**Task objective**
From the FUSE telescope passage below, copy the part starting with "Although the original" and going on through "the focal plane.", and switch "mirror segments" to "mirror panels" everywhere it appears in that part.

**Document text**
● ● ● ● ●

FUSE looks at light in the far ultraviolet portion of the electromagnetic spectrum, between 90 to 120 nanometers, which is unobservable with other telescopes. Its primary mission is to characterize universal deuterium, in an effort to learn about the stellar processing times of the deuterium left over from the Big Bang.
Although the original specification was to have a Wolter type grazing incidence telescope, the final design of the FUSE telescope comprises four individual mirrors. Each of the four mirrors is a 39 cm by 35 cm off-axis parabola. Two mirror segments are coated with silicon carbide for reflectivity at the shortest ultraviolet wavelengths, and two mirror segments are coated with lithium fluoride over aluminum that reflects better at longer wavelengths. This optimizes the performance over the entire spectral range.
Each mirror has a corresponding astigmatism-corrected, holographically-ruled diffraction grating, each one on a curved substrate so as to produce four 1.65 meter Rowland circle spectrographs. The dispersed ultraviolet light is detected by two microchannel plate intensified double delay-line detectors, whose surfaces are curved to match the curvature of the focal plane.
Over 400 scientific papers have been written using data from FUSE [3], with subjects ranging from cool stars to the intergalactic medium. One of the primary science goals of FUSE was to study the abundance of deuterium, an isotope of hydrogen. Because of the large number of atomic absorption and emission lines in the far-ultraviolet, FUSE enabled many studies of Galactic, extragalactic and intergalactic chemistry and chemical evolution.

● ● ● ● ●

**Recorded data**
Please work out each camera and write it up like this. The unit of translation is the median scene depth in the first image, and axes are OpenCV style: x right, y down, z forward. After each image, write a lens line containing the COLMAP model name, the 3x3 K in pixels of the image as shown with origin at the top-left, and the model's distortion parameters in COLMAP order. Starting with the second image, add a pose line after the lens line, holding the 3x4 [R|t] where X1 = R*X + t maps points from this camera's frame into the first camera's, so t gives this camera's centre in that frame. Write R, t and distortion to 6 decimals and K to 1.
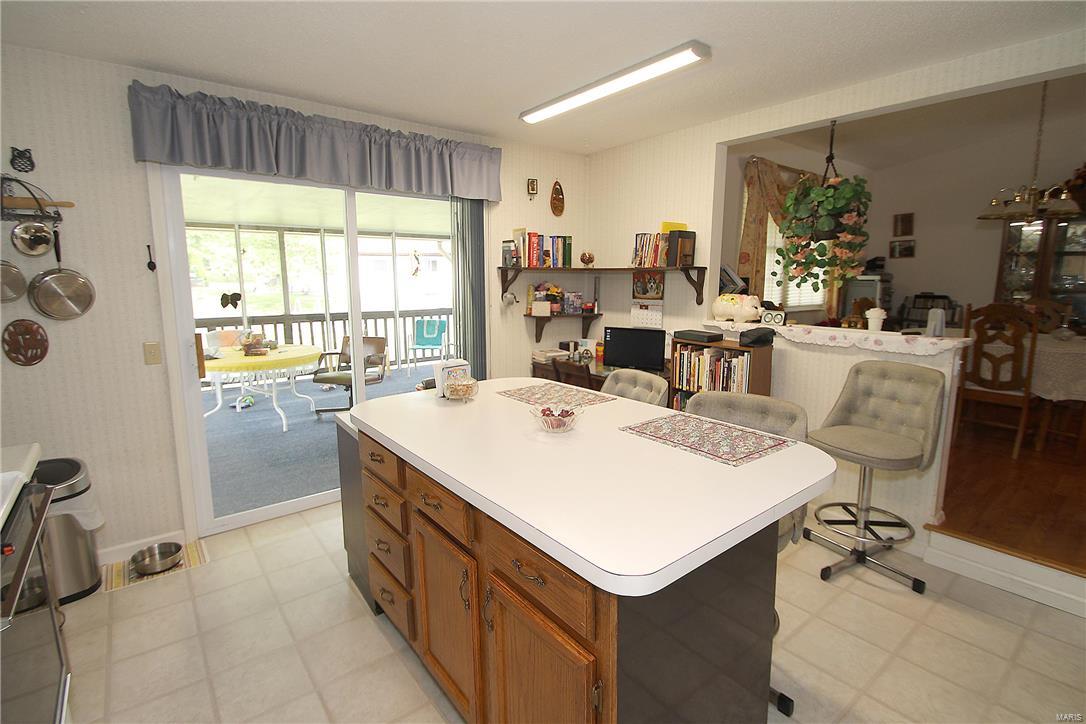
lens RADIAL K [[504.6, 0, 545.0], [0, 504.6, 354.1], [0, 0, 1]] dist [0.007830, -0.015397]
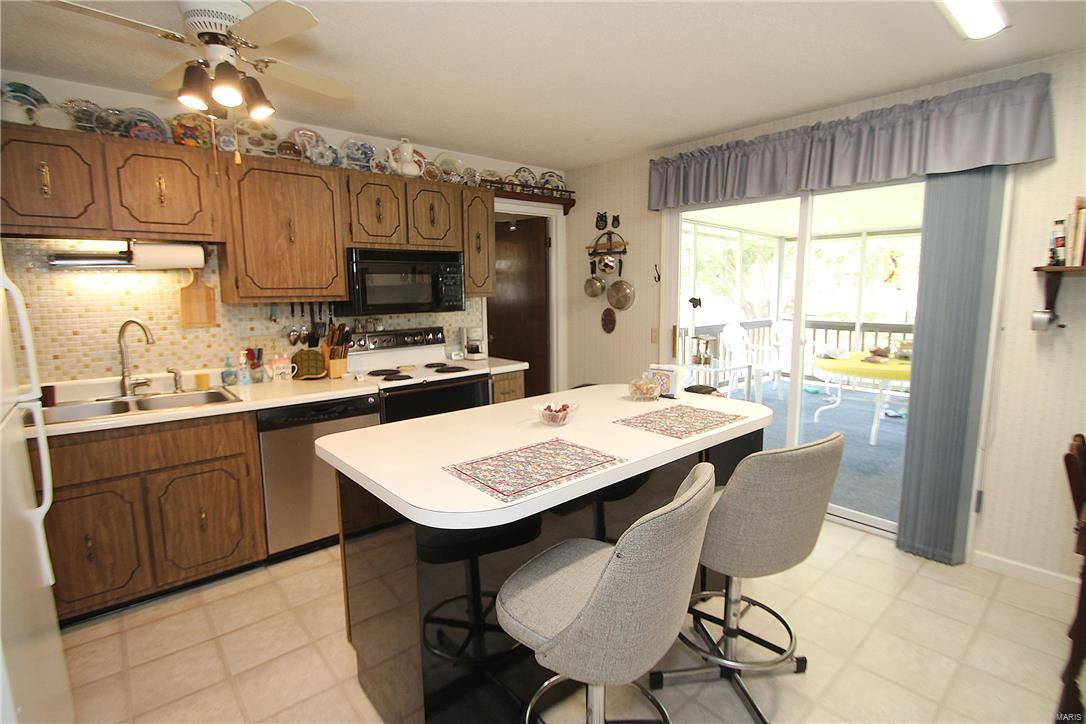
lens RADIAL K [[504.6, 0, 543.8], [0, 504.6, 353.3], [0, 0, 1]] dist [0.007830, -0.015397]
pose [[0.059420, 0.131342, -0.989555, 0.628357], [-0.142996, 0.982203, 0.121780, -0.076037], [0.987938, 0.134266, 0.077144, 0.494822]]
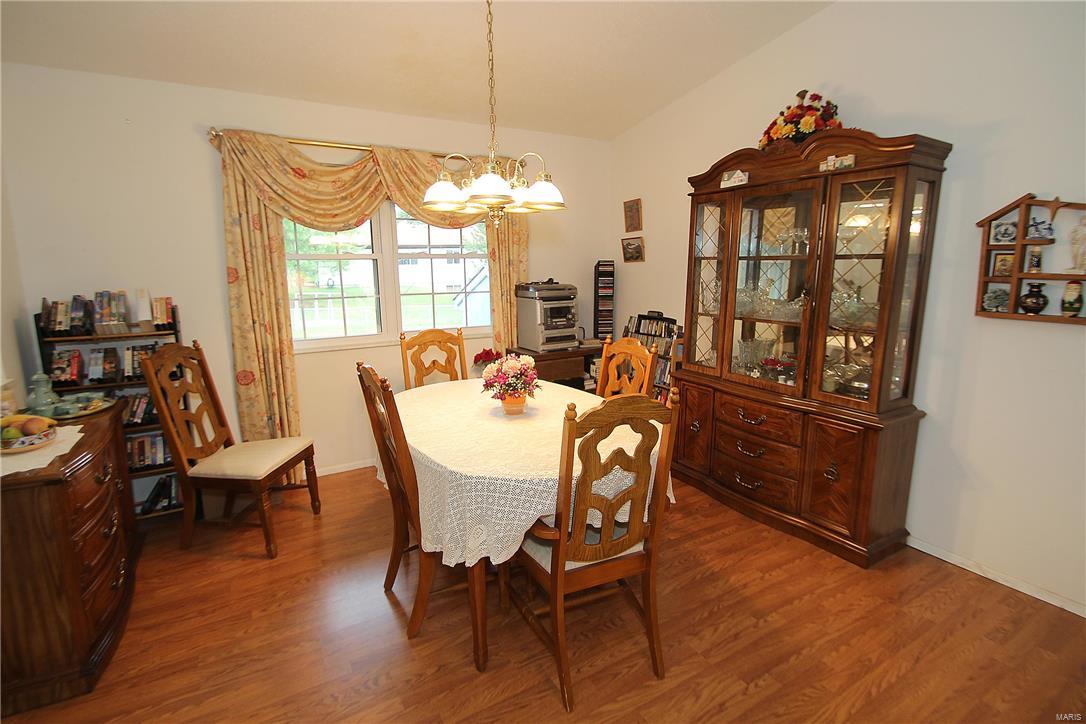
lens RADIAL K [[504.6, 0, 544.3], [0, 504.6, 356.9], [0, 0, 1]] dist [0.007830, -0.015397]
pose [[0.989486, 0.012507, -0.144085, 1.366473], [-0.008605, 0.999580, 0.027672, -0.148658], [0.144371, -0.026142, 0.989178, 0.546928]]
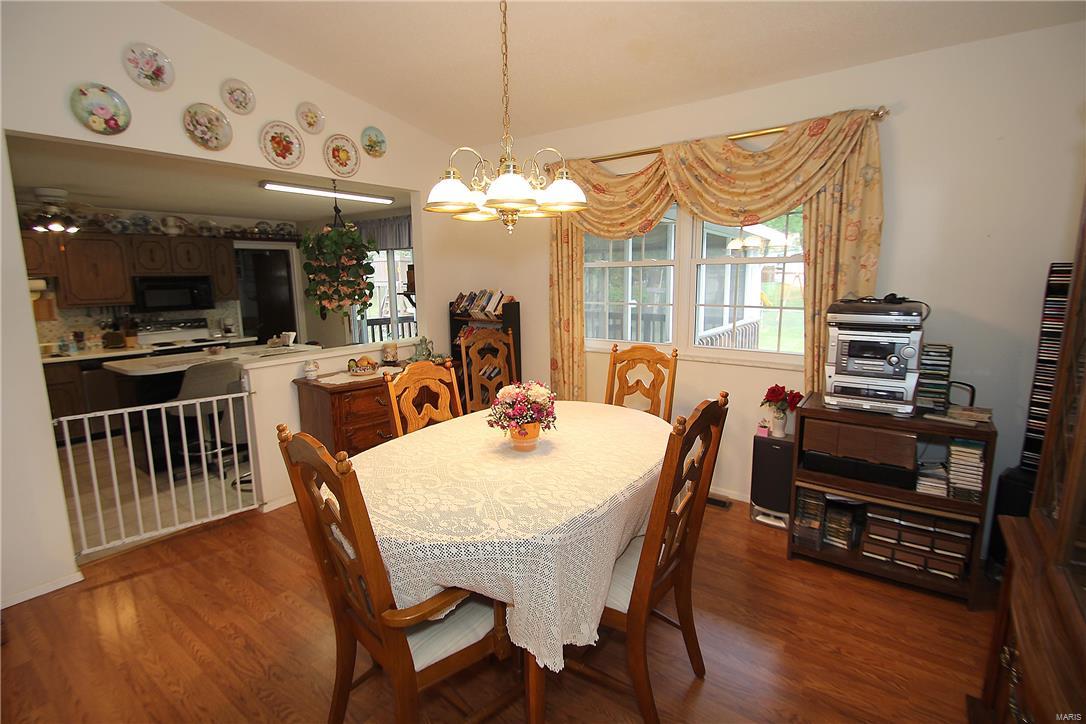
lens RADIAL K [[504.6, 0, 548.8], [0, 504.6, 355.2], [0, 0, 1]] dist [0.007830, -0.015397]
pose [[0.268778, 0.147718, -0.951808, 1.829139], [-0.135909, 0.984100, 0.114351, -0.241183], [0.953566, 0.098624, 0.284580, 1.132593]]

● ● ● ● ●

**Result of the task**
Although the original specification was to have a Wolter type grazing incidence telescope, the final design of the FUSE telescope comprises four individual mirrors. Each of the four mirrors is a 39 cm by 35 cm off-axis parabola. Two mirror panels are coated with silicon carbide for reflectivity at the shortest ultraviolet wavelengths, and two mirror panels are coated with lithium fluoride over aluminum that reflects better at longer wavelengths. This optimizes the performance over the entire spectral range.
Each mirror has a corresponding astigmatism-corrected, holographically-ruled diffraction grating, each one on a curved substrate so as to produce four 1.65 meter Rowland circle spectrographs. The dispersed ultraviolet light is detected by two microchannel plate intensified double delay-line detectors, whose surfaces are curved to match the curvature of the focal plane.